(Supplied data Opens)
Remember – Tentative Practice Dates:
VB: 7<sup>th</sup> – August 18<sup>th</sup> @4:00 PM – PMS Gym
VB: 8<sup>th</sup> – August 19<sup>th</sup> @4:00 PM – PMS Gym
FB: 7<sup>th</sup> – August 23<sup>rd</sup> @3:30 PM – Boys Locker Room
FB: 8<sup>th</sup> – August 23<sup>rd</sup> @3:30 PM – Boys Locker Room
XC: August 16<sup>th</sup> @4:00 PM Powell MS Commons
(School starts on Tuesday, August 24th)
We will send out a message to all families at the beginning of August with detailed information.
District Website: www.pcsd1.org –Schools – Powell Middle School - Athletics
(Supplied data Closes)
(Supplied data Opens)
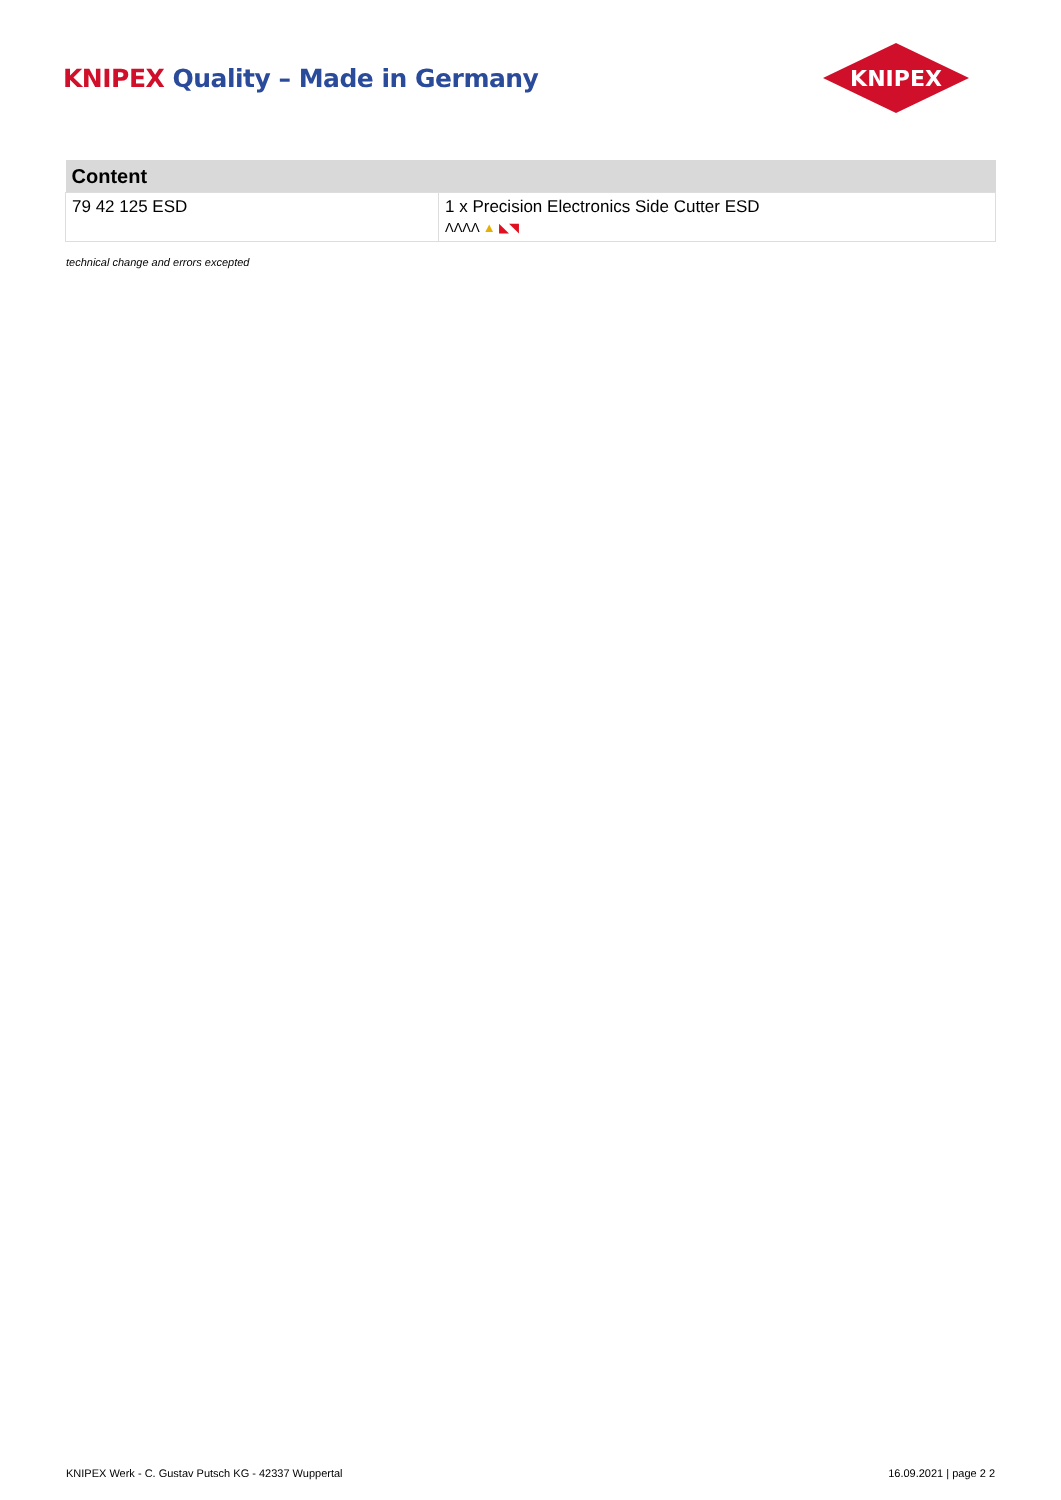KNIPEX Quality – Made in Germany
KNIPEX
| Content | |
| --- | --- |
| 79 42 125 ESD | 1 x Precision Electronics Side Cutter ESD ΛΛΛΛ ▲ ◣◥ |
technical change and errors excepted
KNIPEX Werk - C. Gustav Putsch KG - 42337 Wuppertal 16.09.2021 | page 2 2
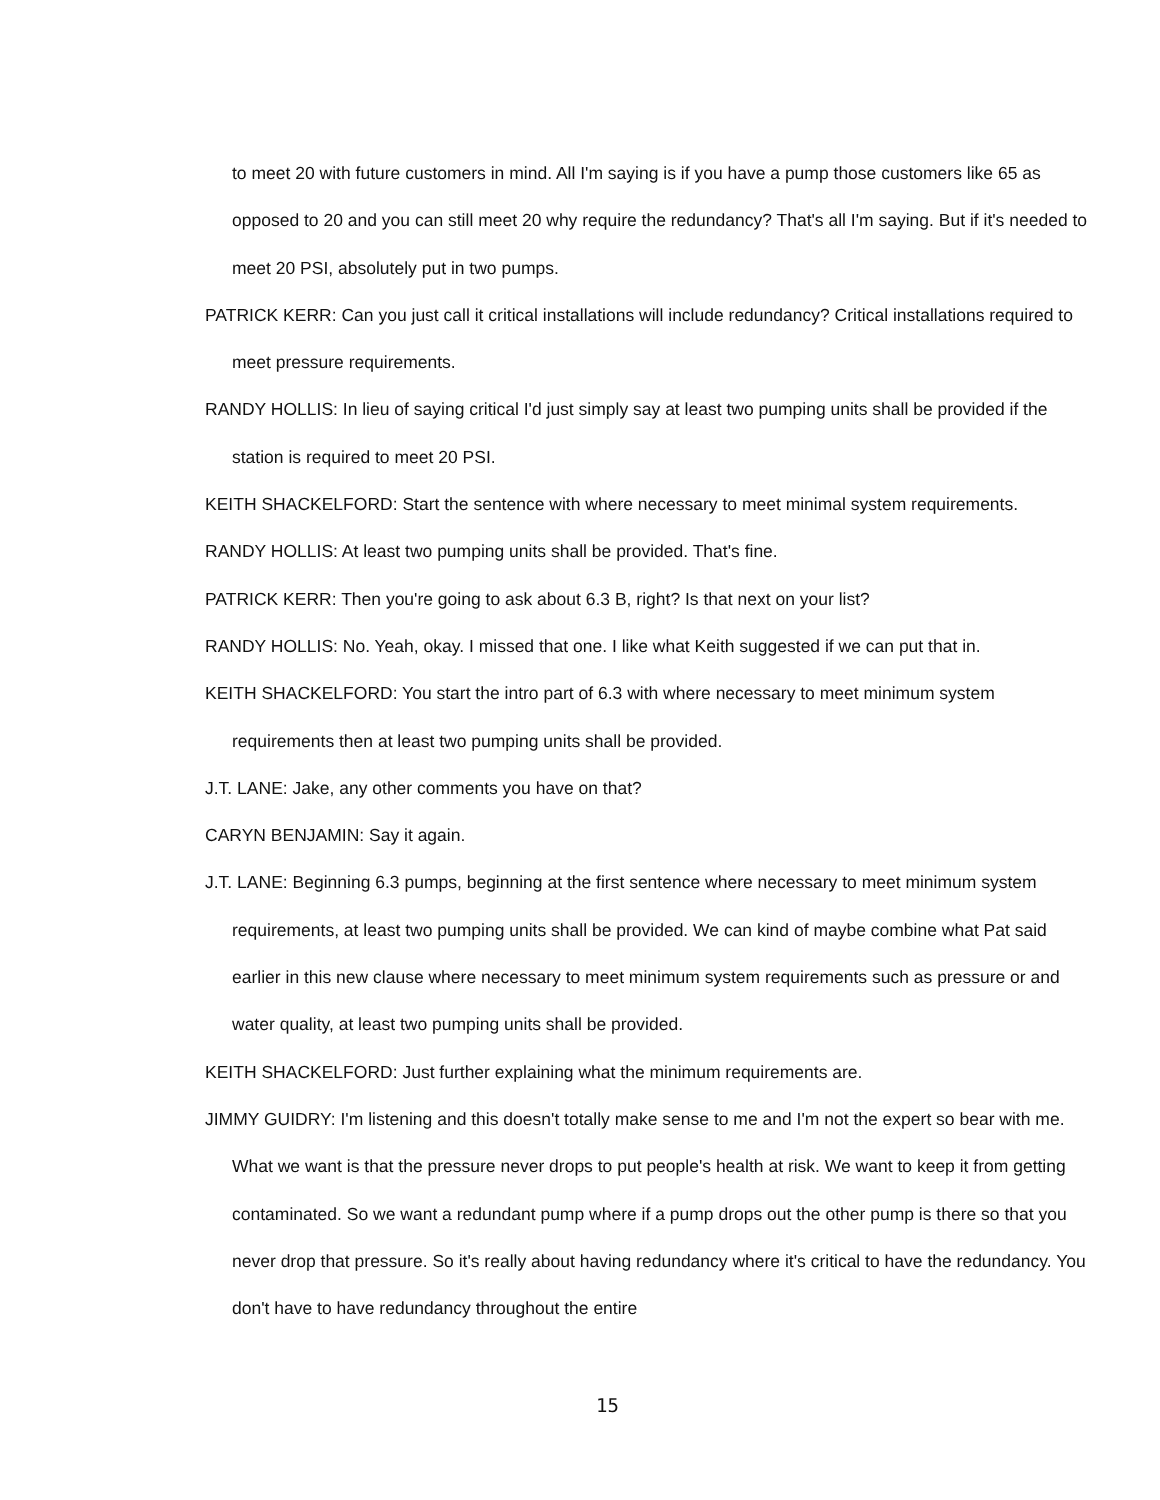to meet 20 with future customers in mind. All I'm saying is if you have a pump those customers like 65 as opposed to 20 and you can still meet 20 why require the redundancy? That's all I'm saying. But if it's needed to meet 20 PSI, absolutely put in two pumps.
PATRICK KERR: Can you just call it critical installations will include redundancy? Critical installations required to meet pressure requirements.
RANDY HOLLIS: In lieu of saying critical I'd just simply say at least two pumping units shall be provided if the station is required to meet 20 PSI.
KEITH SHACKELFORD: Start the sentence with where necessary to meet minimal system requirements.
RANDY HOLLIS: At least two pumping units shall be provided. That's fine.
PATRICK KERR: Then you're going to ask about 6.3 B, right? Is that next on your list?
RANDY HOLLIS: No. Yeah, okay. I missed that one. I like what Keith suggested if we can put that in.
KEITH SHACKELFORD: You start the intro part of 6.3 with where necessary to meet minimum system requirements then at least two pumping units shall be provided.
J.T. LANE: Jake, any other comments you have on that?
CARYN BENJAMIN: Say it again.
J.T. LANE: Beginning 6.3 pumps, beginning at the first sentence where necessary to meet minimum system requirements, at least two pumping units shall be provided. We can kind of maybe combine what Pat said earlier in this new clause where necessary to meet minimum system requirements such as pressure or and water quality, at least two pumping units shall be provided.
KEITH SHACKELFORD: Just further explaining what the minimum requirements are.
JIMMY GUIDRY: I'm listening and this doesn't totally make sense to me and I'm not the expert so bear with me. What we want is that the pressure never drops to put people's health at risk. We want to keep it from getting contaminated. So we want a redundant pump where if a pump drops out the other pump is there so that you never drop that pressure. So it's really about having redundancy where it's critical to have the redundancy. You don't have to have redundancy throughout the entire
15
(Supplied data Closes)
> _The task_
Every line above from the one with "technical change and errors excepted" down to the one with "RANDY HOLLIS: In" must be written out exactly, and no picture may appear.

> _Answer to this task_
technical change and errors excepted
KNIPEX Werk - C. Gustav Putsch KG - 42337 Wuppertal 16.09.2021 | page 2 2
to meet 20 with future customers in mind. All I'm saying is if you have a pump those customers like 65 as opposed to 20 and you can still meet 20 why require the redundancy? That's all I'm saying. But if it's needed to meet 20 PSI, absolutely put in two pumps.
PATRICK KERR: Can you just call it critical installations will include redundancy? Critical installations required to meet pressure requirements.
RANDY HOLLIS: In lieu of saying critical I'd just simply say at least two pumping units shall be provided if the station is required to meet 20 PSI.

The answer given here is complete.